Source data
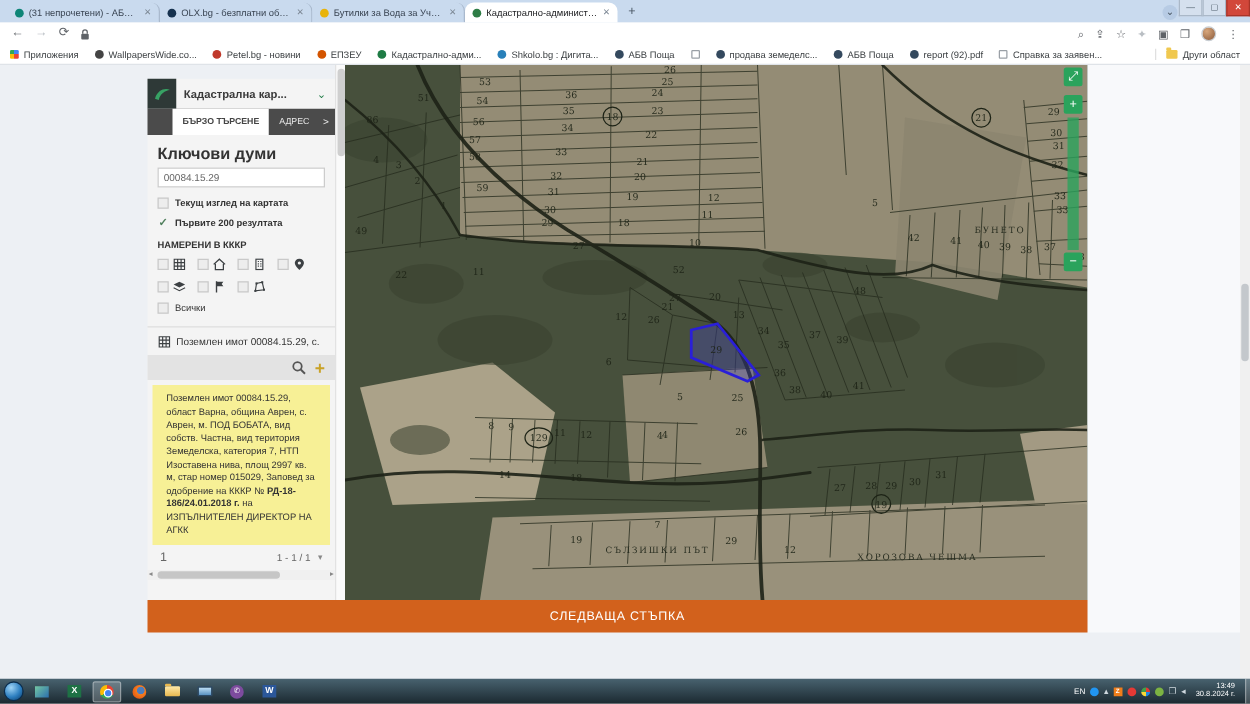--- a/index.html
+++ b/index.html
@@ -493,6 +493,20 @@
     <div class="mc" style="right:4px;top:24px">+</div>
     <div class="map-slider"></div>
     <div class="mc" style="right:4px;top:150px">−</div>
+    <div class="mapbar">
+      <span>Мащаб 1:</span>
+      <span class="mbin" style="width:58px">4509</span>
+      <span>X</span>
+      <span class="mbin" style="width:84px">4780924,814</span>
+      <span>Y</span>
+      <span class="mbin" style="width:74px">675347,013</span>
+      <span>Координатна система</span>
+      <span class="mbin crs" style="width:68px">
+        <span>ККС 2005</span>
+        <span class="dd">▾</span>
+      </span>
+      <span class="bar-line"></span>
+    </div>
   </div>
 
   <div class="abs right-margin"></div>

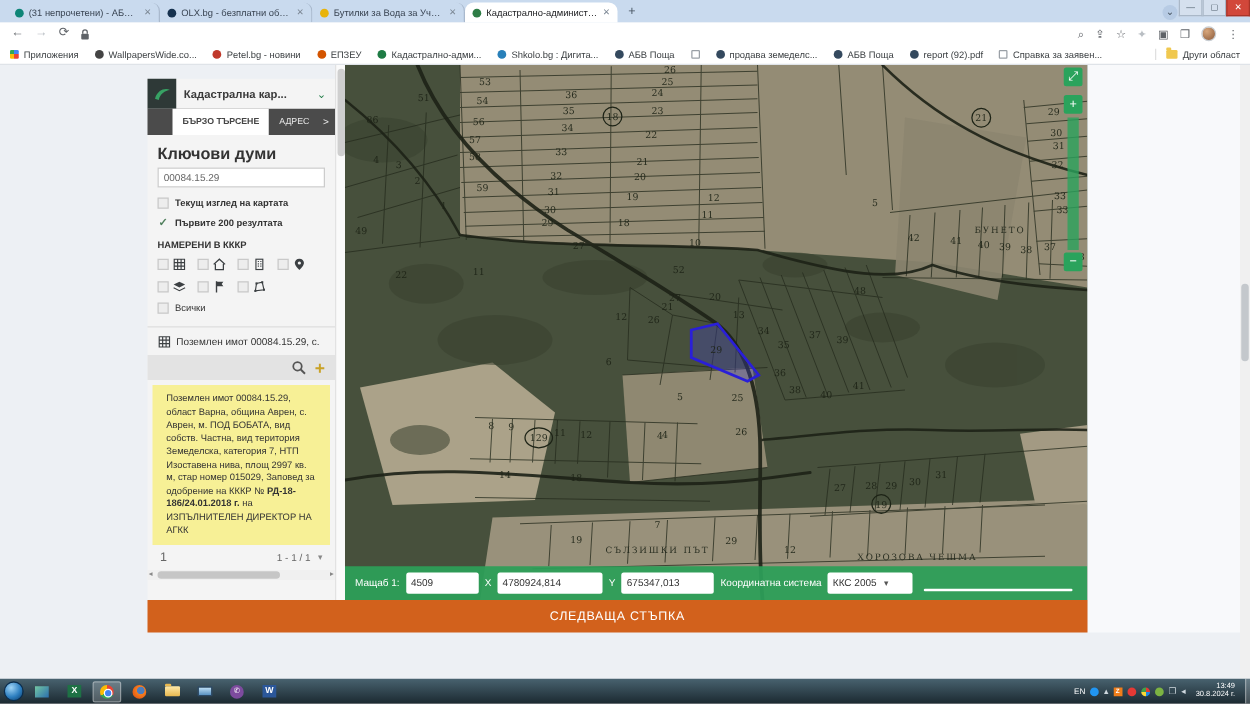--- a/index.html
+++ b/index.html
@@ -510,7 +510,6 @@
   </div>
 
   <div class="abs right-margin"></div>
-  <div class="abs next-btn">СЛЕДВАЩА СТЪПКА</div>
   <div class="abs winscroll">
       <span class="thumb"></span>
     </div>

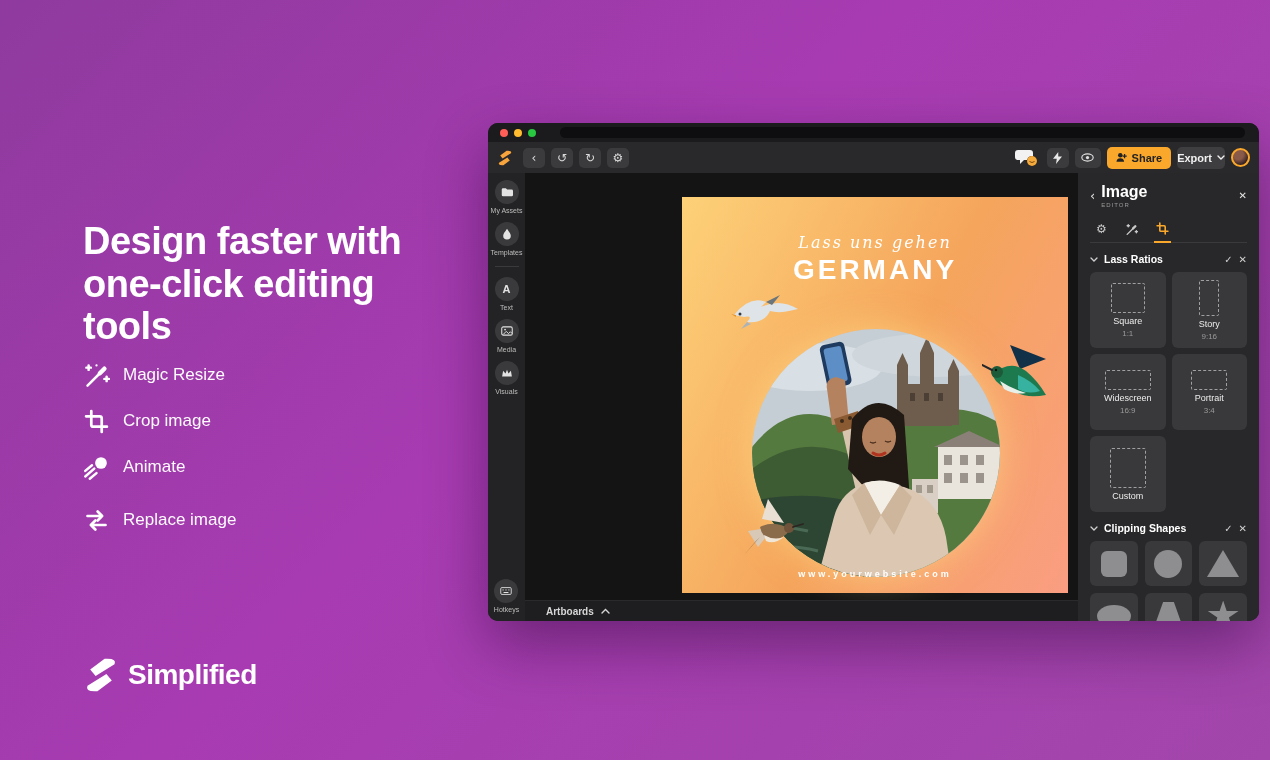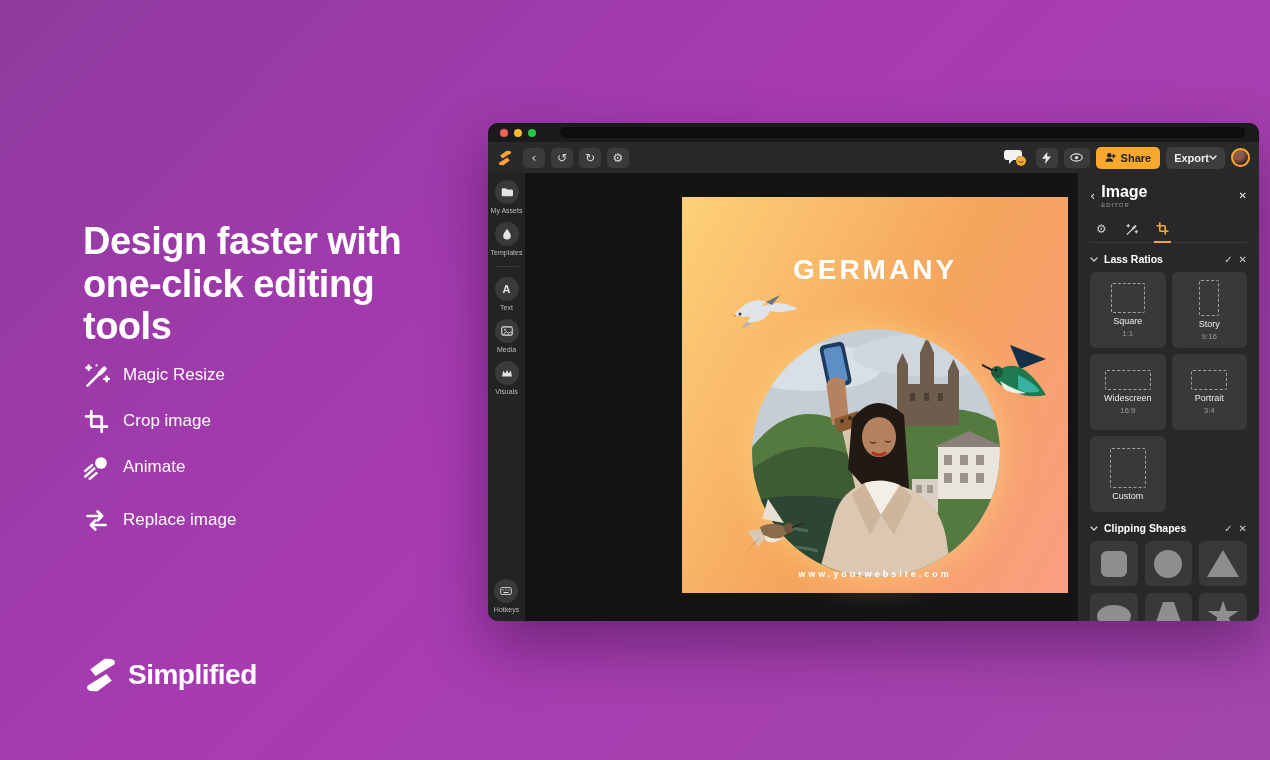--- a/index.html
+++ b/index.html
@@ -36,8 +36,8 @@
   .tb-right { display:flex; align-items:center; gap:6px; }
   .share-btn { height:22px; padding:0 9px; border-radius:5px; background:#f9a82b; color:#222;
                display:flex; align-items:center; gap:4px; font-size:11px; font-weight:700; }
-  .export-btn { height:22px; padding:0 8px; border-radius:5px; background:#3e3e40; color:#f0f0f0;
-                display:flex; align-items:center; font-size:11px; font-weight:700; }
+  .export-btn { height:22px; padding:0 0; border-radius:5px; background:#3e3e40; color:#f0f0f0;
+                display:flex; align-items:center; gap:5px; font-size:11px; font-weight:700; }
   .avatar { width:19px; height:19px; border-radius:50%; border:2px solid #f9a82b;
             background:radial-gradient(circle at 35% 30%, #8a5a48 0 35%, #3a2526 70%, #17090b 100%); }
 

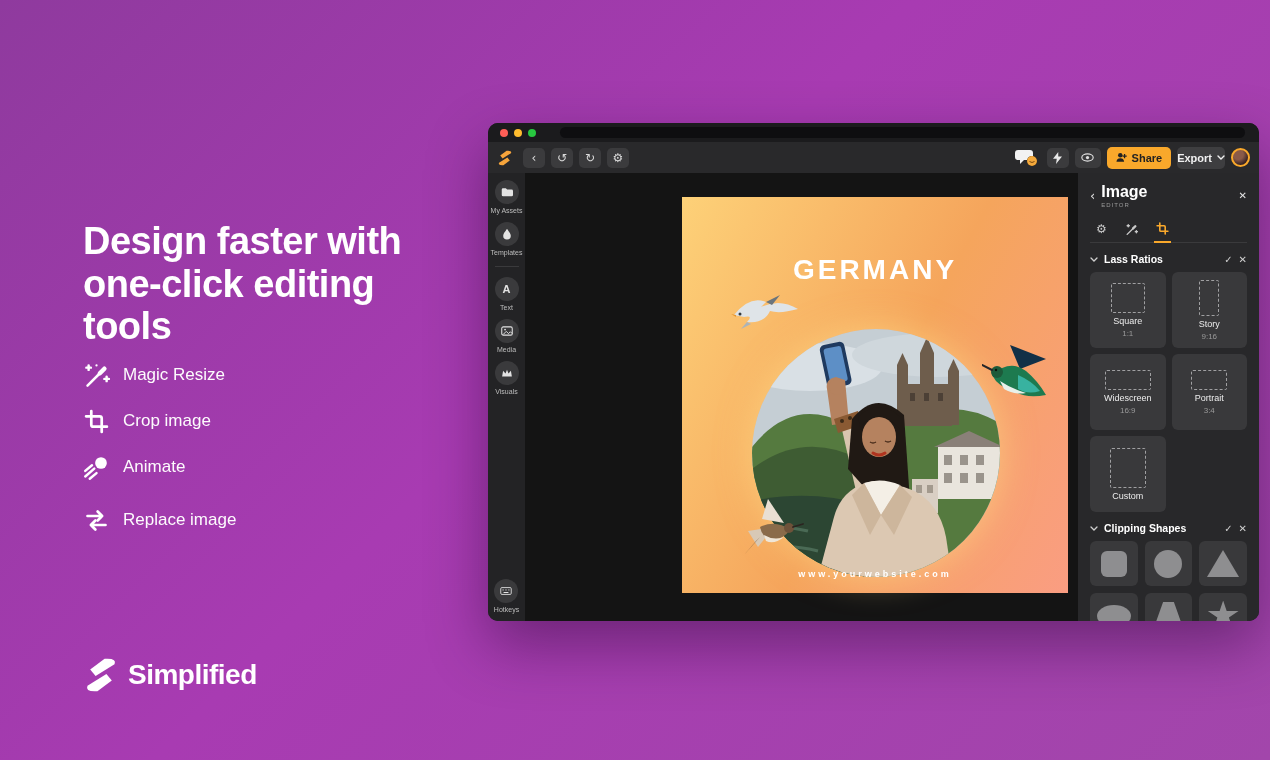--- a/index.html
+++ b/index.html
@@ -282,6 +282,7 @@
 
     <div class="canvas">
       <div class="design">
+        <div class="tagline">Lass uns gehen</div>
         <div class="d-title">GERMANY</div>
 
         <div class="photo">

:: Task directions ::
What is needed is the data above, retyped exactly, with every picture left out.

:: Written response ::
--- a/index.html
+++ b/index.html
@@ -493,6 +493,20 @@
     <div class="mc" style="right:4px;top:24px">+</div>
     <div class="map-slider"></div>
     <div class="mc" style="right:4px;top:150px">−</div>
+    <div class="mapbar">
+      <span>Мащаб 1:</span>
+      <span class="mbin" style="width:58px">4509</span>
+      <span>X</span>
+      <span class="mbin" style="width:84px">4780924,814</span>
+      <span>Y</span>
+      <span class="mbin" style="width:74px">675347,013</span>
+      <span>Координатна система</span>
+      <span class="mbin crs" style="width:68px">
+        <span>ККС 2005</span>
+        <span class="dd">▾</span>
+      </span>
+      <span class="bar-line"></span>
+    </div>
   </div>
 
   <div class="abs right-margin"></div>

--- a/index.html
+++ b/index.html
@@ -510,7 +510,6 @@
   </div>
 
   <div class="abs right-margin"></div>
-  <div class="abs next-btn">СЛЕДВАЩА СТЪПКА</div>
   <div class="abs winscroll">
       <span class="thumb"></span>
     </div>

--- a/index.html
+++ b/index.html
@@ -36,8 +36,8 @@
   .tb-right { display:flex; align-items:center; gap:6px; }
   .share-btn { height:22px; padding:0 9px; border-radius:5px; background:#f9a82b; color:#222;
                display:flex; align-items:center; gap:4px; font-size:11px; font-weight:700; }
-  .export-btn { height:22px; padding:0 8px; border-radius:5px; background:#3e3e40; color:#f0f0f0;
-                display:flex; align-items:center; font-size:11px; font-weight:700; }
+  .export-btn { height:22px; padding:0 0; border-radius:5px; background:#3e3e40; color:#f0f0f0;
+                display:flex; align-items:center; gap:5px; font-size:11px; font-weight:700; }
   .avatar { width:19px; height:19px; border-radius:50%; border:2px solid #f9a82b;
             background:radial-gradient(circle at 35% 30%, #8a5a48 0 35%, #3a2526 70%, #17090b 100%); }
 

--- a/index.html
+++ b/index.html
@@ -282,6 +282,7 @@
 
     <div class="canvas">
       <div class="design">
+        <div class="tagline">Lass uns gehen</div>
         <div class="d-title">GERMANY</div>
 
         <div class="photo">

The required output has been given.